On Wednesday, Oct. 17th (the day of the meeting), a third version of both documents – which included counterpoint explanations from the neighbors on the items of disagreement – were sent to the commissioners. On CUP #18-12, there were 8 items in agreement and 5 items in disagreement. On CUP #18-13 there were 6 items in agreement, and 5 items in disagreement. Where there was disagreement, both points of view were clearly communicated.
A memorandum from staff was also sent out on Wednesday, Oct 17th (the day of the meeting) which drilled down those 12 pages to a brief list (16 lines of text) indentified as “optional conditions” the commission could consider imposing. There were 6 potential items for CUP #18-12, and 1 item for CUP #18-13.
In this drilled down version, several paragraphs borrowing standards from agriculture or winery related tourism conditional uses, were reduced to 3 sentences/items and identified as “optional conditions”. None of them were discussed or included in the list of conditions passed for either CUP application. Therefore, some of the important safeguards designed to control the size and scope of commercial developments within agricultural areas, were left out.
At the P&Z meeting on Oct. 17th, there was evident confusion at times as to which document was being referenced. Councilman Klinghammer compounded the problem when he took over the discussion of the unresolved issues and started with an item on the last page of the joint document and then jumped around from there.
In addressing the areas of disagreement, some points that were verbally addressed during the public comment period, I felt received fair compromises. In other areas, it was obvious the commissioners had not read, or simply did not give adequate attention to, the neighbors concerns. The petitioner had the opportunity to answer questions and offer additional explanation after the public comment closed, which is common practice. But the neighbors’ concerns, which were so well articulated in the joint document, were not brought up.

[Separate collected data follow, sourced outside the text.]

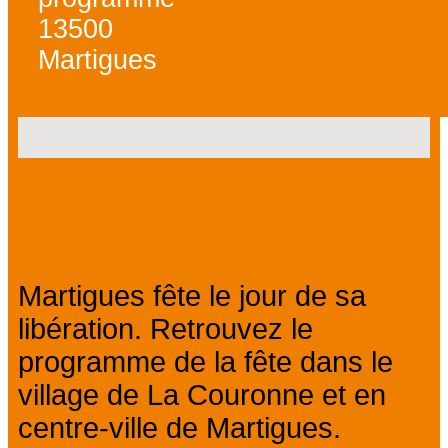
13500
Martigues
Présentation
Martigues fête le jour de sa
libération. Retrouvez le
programme de la fête dans le
village de La Couronne et en
centre-ville de Martigues.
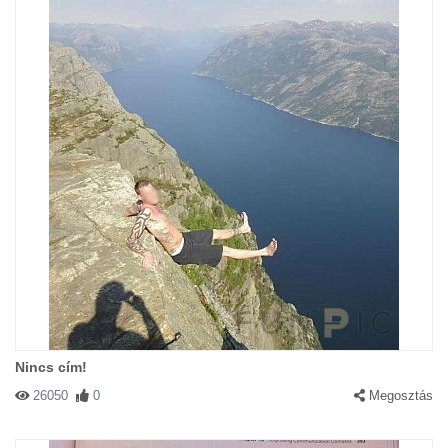
Nincs cím!
26050
0
Megosztás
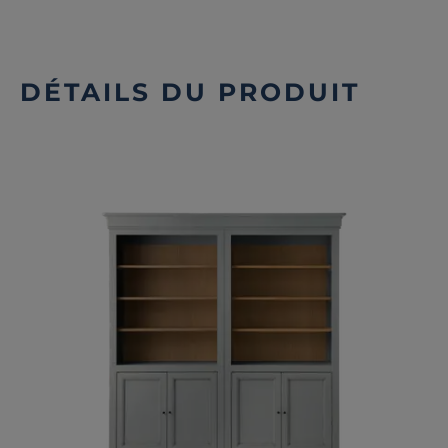
DÉTAILS DU PRODUIT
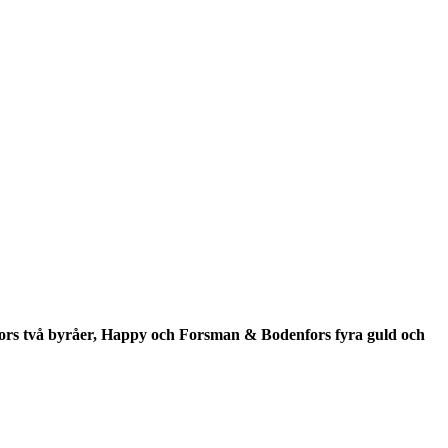
fors två byråer, Happy och Forsman & Bodenfors fyra guld och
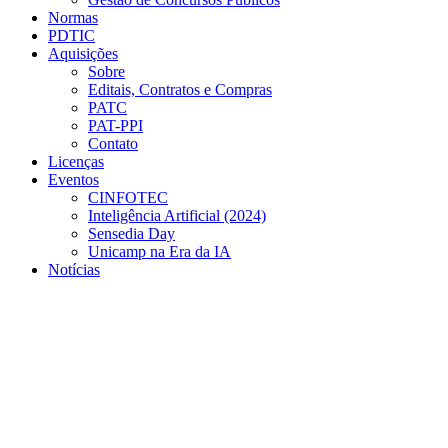
Normas
PDTIC
Aquisições
Sobre
Editais, Contratos e Compras
PATC
PAT-PPI
Contato
Licenças
Eventos
CINFOTEC
Inteligência Artificial (2024)
Sensedia Day
Unicamp na Era da IA
Notícias
Menu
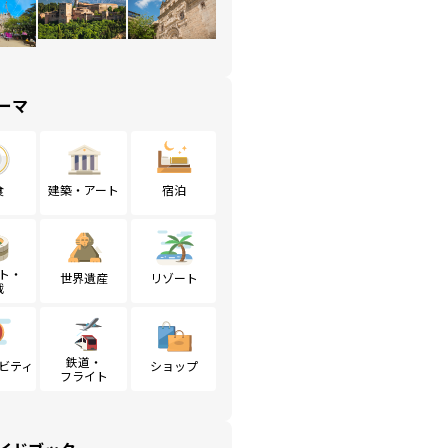
ーマ
食
建築・アート
宿泊
ト・
世界遺産
リゾート
戦
鉄道・
ビティ
ショップ
フライト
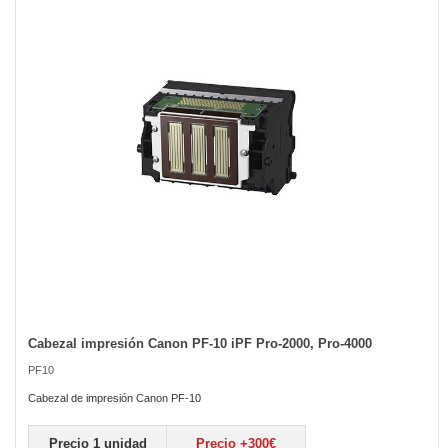
of
the
images
gallery
Cabezal impresión Canon PF-10 iPF Pro-2000, Pro-4000
Skip
to
PF10
the
beginning
Cabezal de impresión Canon PF-10
of
the
Precio 1 unidad
Precio +300€
images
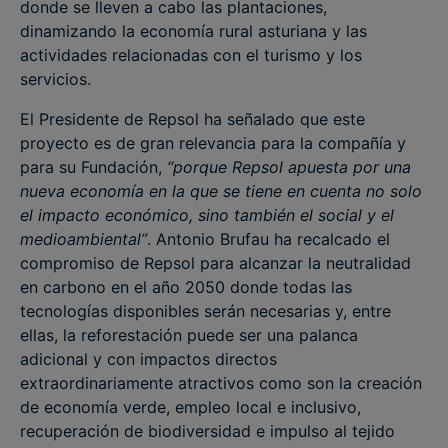
donde se lleven a cabo las plantaciones,
dinamizando la economía rural asturiana y las
actividades relacionadas con el turismo y los
servicios.
El Presidente de Repsol ha señalado que este
proyecto es de gran relevancia para la compañía y
para su Fundación,
“porque Repsol apuesta por una
nueva economía en la que se tiene en cuenta no solo
el impacto económico, sino también el social y el
medioambiental”
. Antonio Brufau ha recalcado el
compromiso de Repsol para alcanzar la neutralidad
en carbono en el año 2050 donde todas las
tecnologías disponibles serán necesarias y, entre
ellas, la reforestación puede ser una palanca
adicional y con impactos directos
extraordinariamente atractivos como son la creación
de economía verde, empleo local e inclusivo,
recuperación de biodiversidad e impulso al tejido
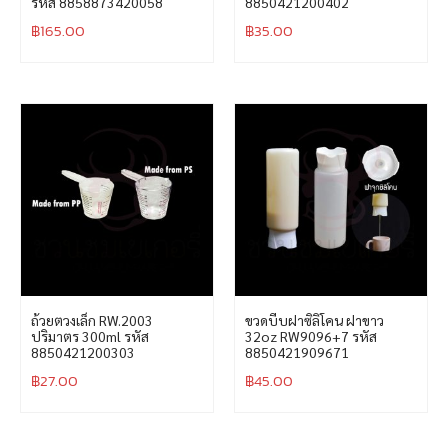
รหัส 8858873420058
8850421200402
฿
165.00
฿
35.00
ถ้วยตวงเล็ก RW.2003
ขวดบีบฝาซิลิโคน ฝาขาว
ปริมาตร 300ml รหัส
32oz RW9096+7 รหัส
8850421200303
8850421909671
฿
27.00
฿
45.00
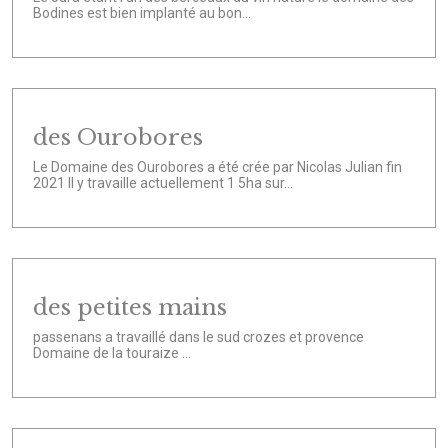
Bodines est bien implanté au bon...
des Ourobores
Le Domaine des Ourobores a été crée par Nicolas Julian fin
2021 Il y travaille actuellement 1 5ha sur...
des petites mains
passenans a travaillé dans le sud crozes et provence
Domaine de la touraize ...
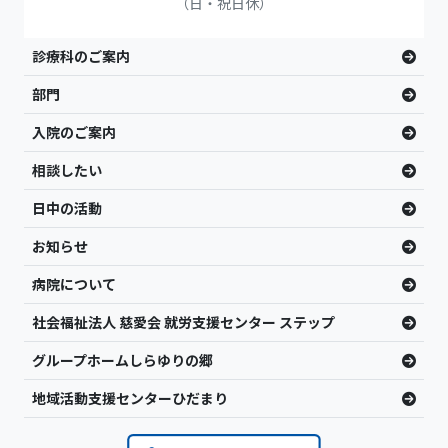
（日・祝日休）
診療科のご案内
部門
入院のご案内
相談したい
日中の活動
お知らせ
病院について
社会福祉法人 慈愛会 就労支援センター ステップ
グループホームしらゆりの郷
地域活動支援センターひだまり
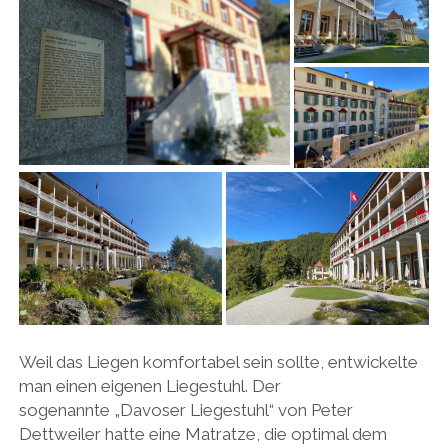
Weil das Liegen komfortabel sein sollte, entwickelte
man einen eigenen Liegestuhl. Der
sogenannte „Davoser Liegestuhl“ von Peter
Dettweiler hatte eine Matratze, die optimal dem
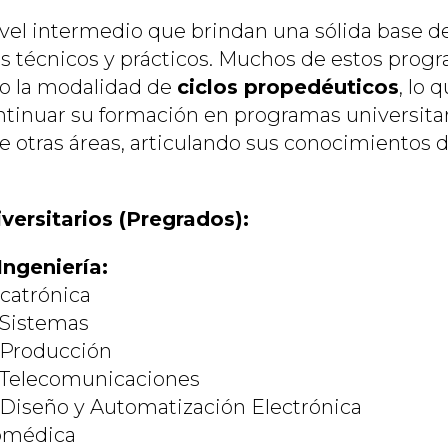
ivel intermedio que brindan una sólida base d
 técnicos y prácticos. Muchos de estos prog
o la modalidad de
ciclos propedéuticos
, lo 
tinuar su formación en programas universita
de otras áreas, articulando sus conocimientos
ersitarios (Pregrados):
Ingeniería:
catrónica
 Sistemas
 Producción
e Telecomunicaciones
 Diseño y Automatización Electrónica
iomédica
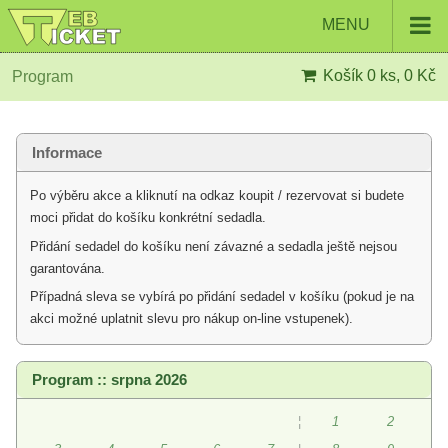
MENU
Košík
0 ks, 0 Kč
Program
Informace
Po výběru akce a kliknutí na odkaz koupit / rezervovat si budete
moci přidat do košíku konkrétní sedadla.
Přidání sedadel do košíku není závazné a sedadla ještě nejsou
garantována.
Případná sleva se vybírá po přidání sedadel v košíku (pokud je na
akci možné uplatnit slevu pro nákup on-line vstupenek).
Program :: srpna 2026
¦
1
2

Mr. Griffin was exactly on point when he said the commissioners did not have enough time to digest the details before the meeting.
SKEET RANGE: When residents asked that an existing private skeet shooting range on the north side property [CUP #18-12] be expressly prohibited from use as part of the brewhouse business, staff said since it was not listed on the original CUP, it shouldn’t be restricted. Instead, if Mr. Busch wants to use it as part of the business in the future, he can request a new CUP for that purpose. Councilman Mike Klinghammer said he would vote against such a use if it came up before him, but that is certainly not a guarantee that it would never happen.
The purpose of a Conditional Use Permit is to put conditions (aka restrictions) on use. Yet a restriction to ban skeet shooting at a business that sells alcohol was not put in place because the owner might want to ask for that later.
VOTE: When the votes were taken, the joint documents that both parties worked so hard to develop, were essentially ignored, and therefore some of the conditions to which both parties had previously agreed, were omitted!
The obvious effort to move this project along, despite the disorganization and late hour, was a disservice to the people on both sides who had worked so diligently to make the process clear, concise and easy to follow.
There also seems to be a lack of understanding and/or regard of the how strongly the people of this area want to preserve the pristine rural atmosphere in which we live. Even though this property is technically not zoned AT (Agri-tourism) the intent of that zoning should be applied.
I can only hope that a more complete and better organized list of conditions, which includes all the agreed upon protections and restrictions, is approved at the County Council level.